Ainsi vêtue, joyeuse et pleine de confiance, je me rendis chez Félix Duquesnel. J’attendis quelques instants dans un petit salon très artistiquement meublé.

Un jeune homme parut, élégant, souriant, charmant. Je ne pouvais me faire à l’idée que ce jeune homme blond et rieur serait mon directeur.

Après une courte conversation, nous tombâmes d’accord sur tous les points. « Venez à deux heures à l’Odéon, me dit Duquesnel en forme d’adieu, je vous présenterai à mon associé... C’est le contraire que je devrais dire selon la formule mondaine, ajouta-t-il en riant ; mais nous jargonnons théâtre. »

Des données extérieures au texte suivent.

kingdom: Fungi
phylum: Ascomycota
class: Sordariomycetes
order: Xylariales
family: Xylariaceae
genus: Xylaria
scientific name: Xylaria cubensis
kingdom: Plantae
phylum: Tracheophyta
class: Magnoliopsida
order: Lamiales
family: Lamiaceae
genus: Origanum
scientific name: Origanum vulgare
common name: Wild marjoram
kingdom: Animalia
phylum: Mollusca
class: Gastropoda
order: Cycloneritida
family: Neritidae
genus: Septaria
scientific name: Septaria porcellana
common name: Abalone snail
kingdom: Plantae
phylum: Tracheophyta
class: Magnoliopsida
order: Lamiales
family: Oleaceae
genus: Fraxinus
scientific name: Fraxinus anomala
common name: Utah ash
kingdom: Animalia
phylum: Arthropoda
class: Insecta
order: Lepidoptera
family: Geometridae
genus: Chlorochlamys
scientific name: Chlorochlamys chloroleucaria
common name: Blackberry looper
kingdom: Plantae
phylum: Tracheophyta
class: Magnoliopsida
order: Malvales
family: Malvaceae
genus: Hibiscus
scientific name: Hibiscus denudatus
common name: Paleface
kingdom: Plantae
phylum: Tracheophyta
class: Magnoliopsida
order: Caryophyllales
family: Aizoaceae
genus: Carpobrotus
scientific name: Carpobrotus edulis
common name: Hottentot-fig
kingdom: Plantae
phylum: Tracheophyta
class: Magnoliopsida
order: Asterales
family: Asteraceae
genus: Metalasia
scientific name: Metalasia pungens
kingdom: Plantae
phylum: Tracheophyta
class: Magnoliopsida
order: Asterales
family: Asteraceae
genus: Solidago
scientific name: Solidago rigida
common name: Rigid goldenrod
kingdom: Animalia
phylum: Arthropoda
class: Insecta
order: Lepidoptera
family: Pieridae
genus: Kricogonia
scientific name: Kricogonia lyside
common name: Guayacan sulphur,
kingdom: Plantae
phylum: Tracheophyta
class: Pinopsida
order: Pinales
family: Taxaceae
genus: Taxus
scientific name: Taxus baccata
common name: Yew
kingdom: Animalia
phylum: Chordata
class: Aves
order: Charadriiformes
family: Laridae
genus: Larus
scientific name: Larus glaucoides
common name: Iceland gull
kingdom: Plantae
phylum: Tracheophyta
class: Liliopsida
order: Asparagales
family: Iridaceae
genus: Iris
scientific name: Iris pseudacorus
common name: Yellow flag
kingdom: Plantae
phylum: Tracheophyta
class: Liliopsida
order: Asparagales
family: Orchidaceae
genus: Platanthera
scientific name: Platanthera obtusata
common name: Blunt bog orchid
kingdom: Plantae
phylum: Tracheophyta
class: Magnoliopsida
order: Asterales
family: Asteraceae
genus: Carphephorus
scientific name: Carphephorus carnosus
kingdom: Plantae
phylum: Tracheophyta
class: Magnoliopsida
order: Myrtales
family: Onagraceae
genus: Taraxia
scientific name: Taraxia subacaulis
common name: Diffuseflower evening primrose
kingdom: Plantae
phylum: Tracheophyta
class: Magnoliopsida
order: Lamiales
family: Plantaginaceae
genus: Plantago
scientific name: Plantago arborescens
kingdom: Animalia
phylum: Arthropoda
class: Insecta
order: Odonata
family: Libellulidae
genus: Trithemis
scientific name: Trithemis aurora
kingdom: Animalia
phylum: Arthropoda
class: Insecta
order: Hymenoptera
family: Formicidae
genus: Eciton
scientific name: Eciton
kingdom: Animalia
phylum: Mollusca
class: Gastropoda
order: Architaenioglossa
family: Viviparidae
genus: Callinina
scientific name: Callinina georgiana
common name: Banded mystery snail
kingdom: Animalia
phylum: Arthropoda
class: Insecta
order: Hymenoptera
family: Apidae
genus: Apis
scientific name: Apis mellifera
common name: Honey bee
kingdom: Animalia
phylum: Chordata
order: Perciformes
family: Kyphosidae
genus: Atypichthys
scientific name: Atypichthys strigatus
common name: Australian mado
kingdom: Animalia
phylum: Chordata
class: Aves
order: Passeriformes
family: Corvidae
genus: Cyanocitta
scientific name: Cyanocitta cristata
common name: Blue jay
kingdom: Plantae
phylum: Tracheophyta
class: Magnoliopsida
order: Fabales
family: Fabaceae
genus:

Il descendit quelques marches en m’accompagnant et resta penché sur la rampe en me disant : « Au revoir. » A deux heures précises, j’étais à l’Odéon. J’attendis plus d’une heure. Je commençais à grincer des dents et, seul, le souvenir de ma promesse faite à Camille Doucet m’empêcha de m’en aller.

Enfin Duquesnel parut : « Vous allez voir l’autre Ogre. » Et il m’entraîna vers le cabinet directorial.

Chemin faisant, je me représentai cet ogre aussi charmant que son associé. Aussi, fus-je très désappointée en voyant le très vilain petit homme que je reconnus dans Chilly.

Il me toisa sans politesse, feignit de ne pas me reconnaître et, me faisant signe de m’asseoir, il me passa sans mot dire une plume, me montrant l’endroit où je devais signer.